Embryo within its yolk sac (magenta) during early brain development with blood cells (green) in the yolk sac before they invade the embryo.
rOLE OF MICRO rnas in embryonic development
Birth defects are the leading cause of death in children. We are interested in understanding how miRNAs control early embryonic development and how their misregulation contributes to central and peripheral nervous system birth defects. Some of this microRNAs include MIR290, MIR302 and MIRLet7.
Mouse craniums showing enlarged ventricles in the Mir302 mutant compared to Wiltype
Role of mir302 in embryonic development
The loss of the MIR302 microRNA (miRNA) family is associated with a range of congenital birth defects, including neural tube defects, craniofacial abnormalities, and defects of the eye and the heart—some of the most prevalent congenital conditions in humans. The MIR302 family comprises four members: MIR302a, MIR302b, MIR302c, and MIR302d. Notably, approximately 98% of the total MIR302 miRNAs are derived from the 3p strand, which all share an identical seed sequence. Typically, miRNAs with the same seed sequence are thought to have similar roles in mRNA repression. However, variations in the accumulation levels and the presence of isomiRs with non-canonical seed sequences among MIR302 miRNAs may lead to divergent regulatory outcomes despite their shared canonical seed sequence. Our goal is to elucidate the distinct regulatory functions of MIR302 members during embryonic development.
E13.5 mouse embryos: normal embryo inside its yolk sac and placenta in the side (right) same embryo expressing epsilon globin
rOLE OF EXTRAEMBRYONIC TISSUES IN NEURAL TUBE CLOSURE
Neural tube defects (NTDs) arise from the failure of proper neural tube closure during embryonic development. Despite ongoing research, NTDs continue to occur, and there are no effective prevention strategies. The risk of NTDs increases with poor maternal health during pregnancy, particularly hyperglycemia, which affects both the embryo and the extraembryonic tissues such as the yolk sac and placenta. These tissues are vital for the transport of essential nutrients and metabolites from the mother to the embryo, and any disruption in their function can impair developmental processes. However, it remains unclear how these interconnected mechanisms contribute to the increased incidence of NTDs in hyperglycemic conditions.
hIAPP protofibrils (yellow) accumulate and form plaques (green) in diabetic mouse pancreatic islets (white outline), leading to macrophage (magenta) recruitment and exacerbating disease progression.

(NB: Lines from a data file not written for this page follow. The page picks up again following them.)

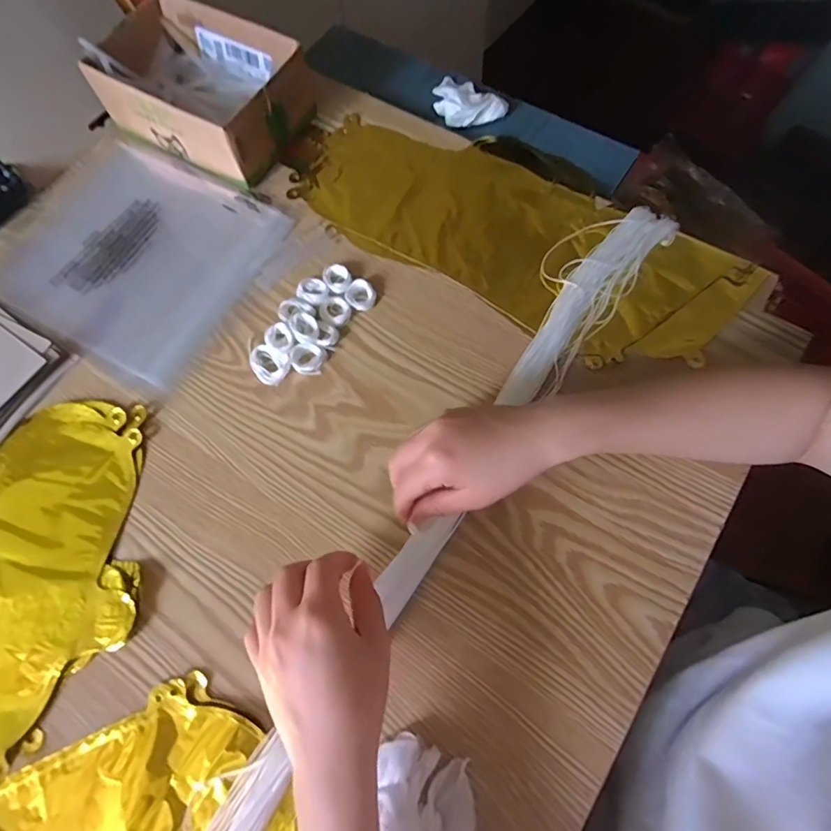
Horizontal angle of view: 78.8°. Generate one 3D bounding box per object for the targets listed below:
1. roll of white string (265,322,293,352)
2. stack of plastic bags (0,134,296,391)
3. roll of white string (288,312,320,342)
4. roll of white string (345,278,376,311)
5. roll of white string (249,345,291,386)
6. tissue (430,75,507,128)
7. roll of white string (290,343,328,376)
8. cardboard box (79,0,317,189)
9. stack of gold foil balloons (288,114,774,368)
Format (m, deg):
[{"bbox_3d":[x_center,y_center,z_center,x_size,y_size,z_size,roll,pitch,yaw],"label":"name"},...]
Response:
[{"bbox_3d":[-0.115,-0.065,0.432,0.022,0.014,0.025,-33,71,-10],"label":"roll of white string"},{"bbox_3d":[-0.269,-0.161,0.485,0.246,0.010,0.212,28,72,13],"label":"stack of plastic bags"},{"bbox_3d":[-0.094,-0.074,0.431,0.023,0.013,0.027,-29,70,-8],"label":"roll of white string"},{"bbox_3d":[-0.048,-0.107,0.448,0.026,0.011,0.025,-1,69,2],"label":"roll of white string"},{"bbox_3d":[-0.125,-0.044,0.428,0.038,0.008,0.030,33,74,14],"label":"roll of white string"},{"bbox_3d":[0.049,-0.337,0.540,0.059,0.021,0.088,-41,72,-13],"label":"tissue"},{"bbox_3d":[-0.092,-0.048,0.427,0.028,0.010,0.025,15,70,8],"label":"roll of white string"},{"bbox_3d":[-0.212,-0.327,0.507,0.198,0.069,0.132,29,73,13],"label":"cardboard box"},{"bbox_3d":[0.083,-0.176,0.468,0.417,0.009,0.158,31,73,14],"label":"stack of gold foil balloons"}]

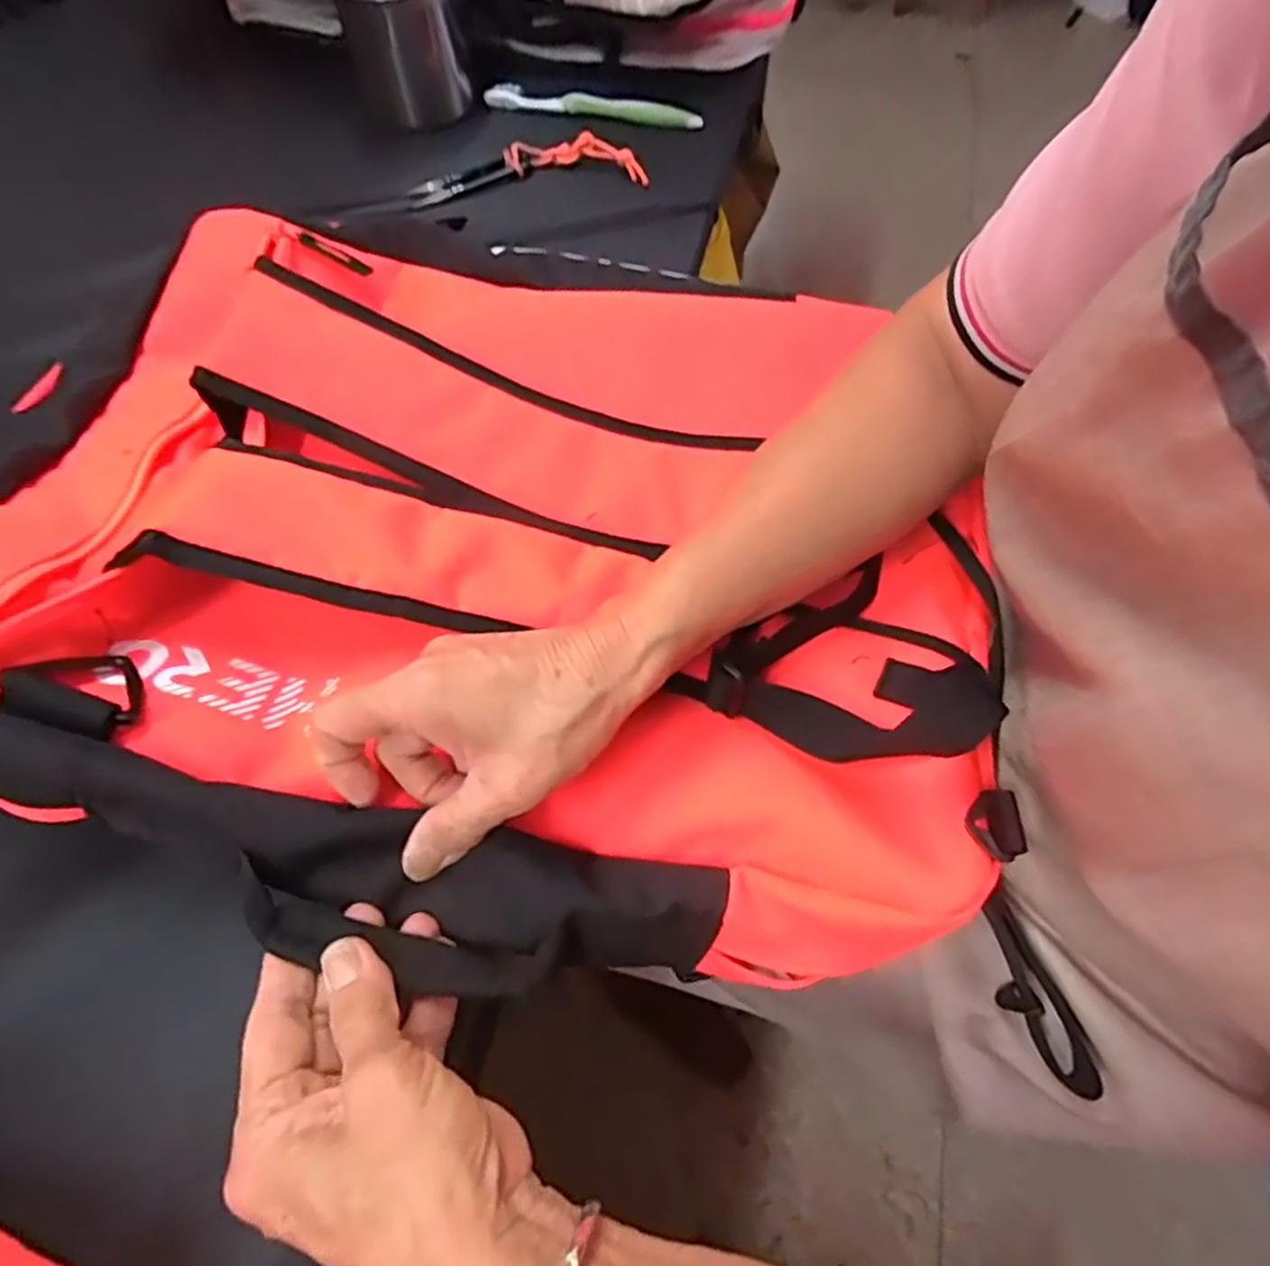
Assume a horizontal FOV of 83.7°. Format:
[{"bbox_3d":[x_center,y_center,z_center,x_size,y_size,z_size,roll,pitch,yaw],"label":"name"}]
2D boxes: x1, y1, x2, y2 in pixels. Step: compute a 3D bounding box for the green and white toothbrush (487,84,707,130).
[{"bbox_3d":[-0.036,-0.445,0.598,0.183,0.014,0.020,12,62,7],"label":"green and white toothbrush"}]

Protein misfolding in Type 2 Diabetes
In Type 2 diabetes, islet amyloid polypeptide (IAPP) can misfold and form toxic aggregates in the pancreas, promoting cell death and exacerbating T2D progression. We have developed a monoclonal antibody that targets the early soluble and cytotoxic form of misfolded IAPP, allowing T2D treatment and tracking the spread of toxic oligomers throughout the disease. We are interested in further exploring the effects of toxic misfolded IAPP peptides on different organs in T2D, especially how they impact the brain and may increase Alzheimer's disease risk.

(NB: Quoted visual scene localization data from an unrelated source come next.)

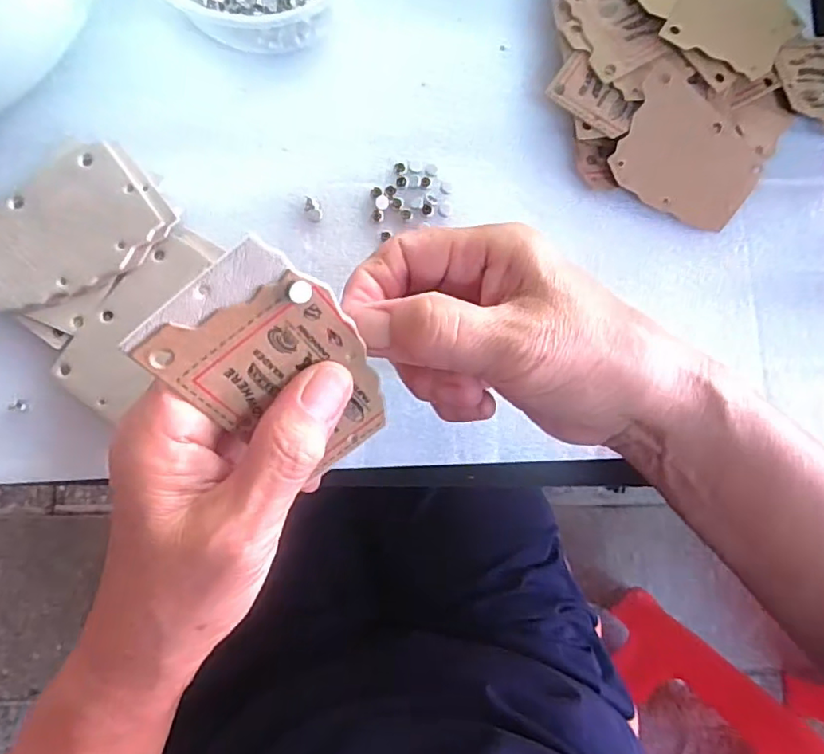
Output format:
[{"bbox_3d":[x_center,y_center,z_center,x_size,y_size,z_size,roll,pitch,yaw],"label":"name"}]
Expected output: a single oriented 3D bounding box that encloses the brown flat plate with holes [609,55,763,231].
[{"bbox_3d":[0.141,-0.115,0.289,0.074,0.006,0.063,29,96,-10],"label":"brown flat plate with holes"}]

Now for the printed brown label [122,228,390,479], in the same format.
[{"bbox_3d":[-0.041,-0.001,0.187,0.052,0.004,0.081,-39,128,3],"label":"printed brown label"}]

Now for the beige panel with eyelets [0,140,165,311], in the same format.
[{"bbox_3d":[-0.162,-0.065,0.260,0.082,0.004,0.059,-44,87,-6],"label":"beige panel with eyelets"}]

Example of tumors generated by somatic tissue engineering. Blue labels nuclei, and red labels tumor cells.
PANCREATIC CANCER
Pancreatic cancer is the most lethal type of cancer. More than 95% of patients carry mutations in oncogene KRAS. We are interested in studying the mechanisms of how oncogenic KRAS alters post-transcriptional regulation and promotes tumor progression. We are also building flexible mouse models via somatic tissue engineering to study pancreatic cancer.